▸ Written exercise
In the listing below, reproduce word for word every line from the one containing "genus: Cinchona" through the one containing "collection date: 1978-11-04", including both of those lines. Give only those lines.

▸ Given data
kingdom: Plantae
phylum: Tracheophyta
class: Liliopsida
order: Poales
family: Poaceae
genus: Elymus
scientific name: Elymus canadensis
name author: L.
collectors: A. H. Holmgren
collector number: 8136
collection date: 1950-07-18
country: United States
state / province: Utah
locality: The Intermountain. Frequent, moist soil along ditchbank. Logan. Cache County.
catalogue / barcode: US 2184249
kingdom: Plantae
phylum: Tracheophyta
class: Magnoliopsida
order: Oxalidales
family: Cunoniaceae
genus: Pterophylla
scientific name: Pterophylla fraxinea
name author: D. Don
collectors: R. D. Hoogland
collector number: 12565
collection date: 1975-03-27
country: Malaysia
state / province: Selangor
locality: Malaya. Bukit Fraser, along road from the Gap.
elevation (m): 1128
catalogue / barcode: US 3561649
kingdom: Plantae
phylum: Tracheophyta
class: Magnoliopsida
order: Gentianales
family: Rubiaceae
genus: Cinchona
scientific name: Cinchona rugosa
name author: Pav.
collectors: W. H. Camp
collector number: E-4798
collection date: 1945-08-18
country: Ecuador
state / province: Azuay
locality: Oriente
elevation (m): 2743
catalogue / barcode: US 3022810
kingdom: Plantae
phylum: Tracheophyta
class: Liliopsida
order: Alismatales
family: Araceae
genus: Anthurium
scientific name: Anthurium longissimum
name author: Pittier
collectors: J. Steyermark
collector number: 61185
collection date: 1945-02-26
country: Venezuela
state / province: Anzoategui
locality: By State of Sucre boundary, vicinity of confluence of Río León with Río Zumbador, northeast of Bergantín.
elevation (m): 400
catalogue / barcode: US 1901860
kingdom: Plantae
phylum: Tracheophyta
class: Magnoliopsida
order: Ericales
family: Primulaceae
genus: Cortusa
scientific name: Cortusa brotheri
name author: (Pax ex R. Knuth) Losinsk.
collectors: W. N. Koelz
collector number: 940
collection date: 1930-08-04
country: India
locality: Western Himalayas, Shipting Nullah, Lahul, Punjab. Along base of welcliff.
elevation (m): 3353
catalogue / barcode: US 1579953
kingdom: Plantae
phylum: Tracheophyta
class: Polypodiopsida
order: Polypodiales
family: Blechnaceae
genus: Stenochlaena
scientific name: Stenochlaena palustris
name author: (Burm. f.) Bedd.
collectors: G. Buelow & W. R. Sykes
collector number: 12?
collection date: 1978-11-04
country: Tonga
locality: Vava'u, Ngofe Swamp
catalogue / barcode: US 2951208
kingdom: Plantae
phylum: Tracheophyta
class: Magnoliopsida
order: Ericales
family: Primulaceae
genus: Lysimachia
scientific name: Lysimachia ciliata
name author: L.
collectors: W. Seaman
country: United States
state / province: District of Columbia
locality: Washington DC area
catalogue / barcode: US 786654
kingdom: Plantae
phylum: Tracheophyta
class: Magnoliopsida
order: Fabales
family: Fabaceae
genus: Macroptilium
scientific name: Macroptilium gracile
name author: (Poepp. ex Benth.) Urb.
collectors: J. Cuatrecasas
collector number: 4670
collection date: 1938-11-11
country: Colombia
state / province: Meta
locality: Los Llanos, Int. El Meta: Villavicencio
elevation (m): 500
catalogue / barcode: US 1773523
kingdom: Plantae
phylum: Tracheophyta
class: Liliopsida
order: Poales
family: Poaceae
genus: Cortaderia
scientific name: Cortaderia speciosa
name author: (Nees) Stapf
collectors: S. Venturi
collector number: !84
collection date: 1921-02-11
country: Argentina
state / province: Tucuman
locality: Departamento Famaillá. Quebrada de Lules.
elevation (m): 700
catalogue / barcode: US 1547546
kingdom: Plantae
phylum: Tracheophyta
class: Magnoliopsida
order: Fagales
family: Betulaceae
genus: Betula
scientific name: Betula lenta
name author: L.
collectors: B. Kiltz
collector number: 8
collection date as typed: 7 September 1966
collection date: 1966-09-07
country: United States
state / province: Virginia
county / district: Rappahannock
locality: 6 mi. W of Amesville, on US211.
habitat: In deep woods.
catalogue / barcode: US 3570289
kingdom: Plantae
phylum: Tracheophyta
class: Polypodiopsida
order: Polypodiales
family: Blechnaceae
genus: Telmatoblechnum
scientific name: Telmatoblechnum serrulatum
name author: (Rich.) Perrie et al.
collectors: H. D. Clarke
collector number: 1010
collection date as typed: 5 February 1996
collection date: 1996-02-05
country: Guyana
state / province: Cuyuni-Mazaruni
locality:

▸ Worked solution
genus: Cinchona
scientific name: Cinchona rugosa
name author: Pav.
collectors: W. H. Camp
collector number: E-4798
collection date: 1945-08-18
country: Ecuador
state / province: Azuay
locality: Oriente
elevation (m): 2743
catalogue / barcode: US 3022810
kingdom: Plantae
phylum: Tracheophyta
class: Liliopsida
order: Alismatales
family: Araceae
genus: Anthurium
scientific name: Anthurium longissimum
name author: Pittier
collectors: J. Steyermark
collector number: 61185
collection date: 1945-02-26
country: Venezuela
state / province: Anzoategui
locality: By State of Sucre boundary, vicinity of confluence of Río León with Río Zumbador, northeast of Bergantín.
elevation (m): 400
catalogue / barcode: US 1901860
kingdom: Plantae
phylum: Tracheophyta
class: Magnoliopsida
order: Ericales
family: Primulaceae
genus: Cortusa
scientific name: Cortusa brotheri
name author: (Pax ex R. Knuth) Losinsk.
collectors: W. N. Koelz
collector number: 940
collection date: 1930-08-04
country: India
locality: Western Himalayas, Shipting Nullah, Lahul, Punjab. Along base of welcliff.
elevation (m): 3353
catalogue / barcode: US 1579953
kingdom: Plantae
phylum: Tracheophyta
class: Polypodiopsida
order: Polypodiales
family: Blechnaceae
genus: Stenochlaena
scientific name: Stenochlaena palustris
name author: (Burm. f.) Bedd.
collectors: G. Buelow & W. R. Sykes
collector number: 12?
collection date: 1978-11-04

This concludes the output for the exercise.